Marie has sent Johanna, her lady-in-waiting, to the Austrian court where Johanna puts Maximilian to the sniff test (does he bathe), is he uncouth, is he literate. Determined now to thwart the French, Maximilian comes up with a scheme to rush the marriage from his sickbed — he is recovering from the plague. He and Polheim barely beat King Louis’s henchmen to Burgundy.

For a subplot, Polheim and Johanna fall in star-crossed love, she already having been married at 14 to a gross old man. (The doomed couple below.)
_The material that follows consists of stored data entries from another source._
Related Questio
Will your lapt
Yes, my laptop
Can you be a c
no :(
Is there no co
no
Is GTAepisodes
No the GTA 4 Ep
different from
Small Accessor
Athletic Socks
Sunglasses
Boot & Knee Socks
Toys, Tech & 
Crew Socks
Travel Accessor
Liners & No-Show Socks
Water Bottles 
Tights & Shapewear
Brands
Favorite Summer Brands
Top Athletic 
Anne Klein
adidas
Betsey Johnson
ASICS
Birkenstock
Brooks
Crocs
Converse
The action does not supplant lovely bits of intimate conversation — the glue that distinguishes this story from the usual. Maximilian and Marie, for instance, are ruled by their heads in landing themselves in the marriage bed, but they are royal, and negotiating sex with a spouse who is a total stranger has its awkwardness. We listen in.
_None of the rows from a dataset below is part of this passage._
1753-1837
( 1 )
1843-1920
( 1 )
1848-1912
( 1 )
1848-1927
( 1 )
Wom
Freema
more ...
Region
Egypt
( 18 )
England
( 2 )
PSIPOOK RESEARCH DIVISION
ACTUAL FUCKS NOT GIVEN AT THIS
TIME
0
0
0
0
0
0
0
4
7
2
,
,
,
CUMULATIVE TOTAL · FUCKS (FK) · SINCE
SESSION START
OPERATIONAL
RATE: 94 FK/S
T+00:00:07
Niewöhner (a young Brad Pitt type) is Maximilian; the accomplished French actress, Christa Théret, is Marie. Théret is familiar as the cherubic, peaches-and-cream model/muse of painter, Renoir, in the beautiful French biopic Renoir (on Amazon Prime). She is too thin here as Marie and dressed unflatteringly, but luminous as the young duchess. The dialogue is filmed in the actors’ own languages, as in Marie speaks to Maximilian in French and he to her in German, though English subtitles blur this oddness. European viewers may be at ease in this multi-lingual world but we, at least, get the message about the varied ethnicity of the region compared to the homogeneity across the English channel. The graphic below shows the changing dimensions of the Holy Roman Empire from 962 — 1806.

The action shifts among the Austrian, French, and Burgundian courts but there’s an English tie here in the person of Margaret of York, widow and third wife of Marie’s father, Charles the Bold. She is sister to Britain’s Edward IV and Richard III, who (history records) befriends her step-daughter and remains a supportive counselor to the young Duchess. (Below, l, Johanna, Marie, and Margaret of York.)
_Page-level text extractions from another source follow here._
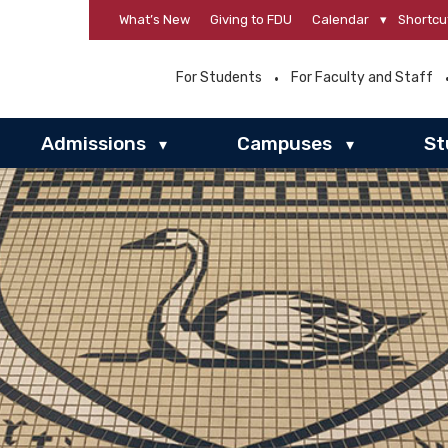
What’s New
Giving to FDU
Calendar
▾
Shortcu
For Students
For Faculty and Staff
Admissions
Campuses
St
▾
▾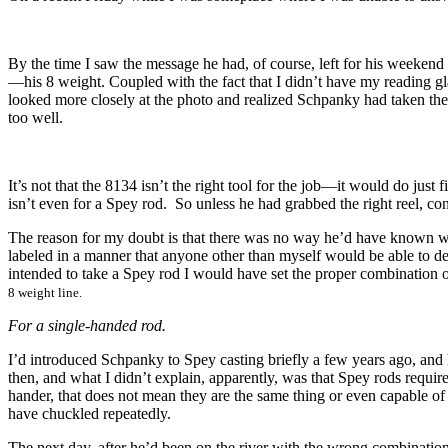
By the time I saw the message he had, of course, left for his weeken
—his 8 weight. Coupled with the fact that I didn’t have my reading gl
looked more closely at the photo and realized Schpanky had taken th
too well.
It’s not that the 8134 isn’t the right tool for the job—it would do just 
isn’t even for a Spey rod. So unless he had grabbed the right reel, con
The reason for my doubt is that there was no way he’d have known whic
labeled in a manner that anyone other than myself would be able to dec
intended to take a Spey rod I would have set the proper combination o
8 weight line.
For a single-handed rod.
I’d introduced Schpanky to Spey casting briefly a few years ago, and h
then, and what I didn’t explain, apparently, was that Spey rods requir
hander, that does not mean they are the same thing or even capable of 
have chuckled repeatedly.
The next day, after he’d been on the river with the wrong combination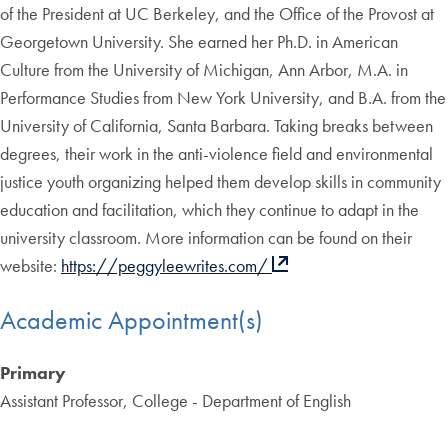
of the President at UC Berkeley, and the Office of the Provost at
Georgetown University. She earned her Ph.D. in American
Culture from the University of Michigan, Ann Arbor, M.A. in
Performance Studies from New York University, and B.A. from the
University of California, Santa Barbara. Taking breaks between
degrees, their work in the anti-violence field and environmental
justice youth organizing helped them develop skills in community
education and facilitation, which they continue to adapt in the
university classroom. More information can be found on their
website:
https://peggyleewrites.com/
Academic Appointment(s)
Primary
Assistant Professor, College - Department of English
Note that in ‘The White Princess’ series on STARZ,** Margaret of York is a manipulative power behind the throne at the Burgundian court. Whatever the veracity of either version, this German production is more fun than the English soap.

In any event, the marriage between Maximilian and Marie was short but a genuine love match (archive depiction above). Maximilian married twice after her death, also for political alliance, but we are told he was loveless in later life. He was at war most of it, famous for jousting and influencing armor design.

This ‘last knight’ was also an avid patron of the sciences and arts — he was a bridge from the medieval to the modern world, reveling in past glory, making use of Renaissance munificence. But it was through his children with Marie that Hapsburg influence continued and would survive as the Austria-Hungary Empire until 1918. Queen Elizabeth II is among Maximilian’s descendants. But never mind Hapsburg politics and shifting borders, this romance is an entertaining appetizer to the blockbuster of all games of thrones due to resume in April on HBO.

*Note: A New York Times illustrated travel piece on Ghent, Belgium (3/3/19), looks just like the 15th century version See article here.

**Note on STARZ: Former CEO Chris Albrecht (originator of much of HBO’s early successes and STARZ’s current content) has departed. Speculation is that new owner, Lionsgate, may replace some STARZ content by summer. Now would be the time to catch up.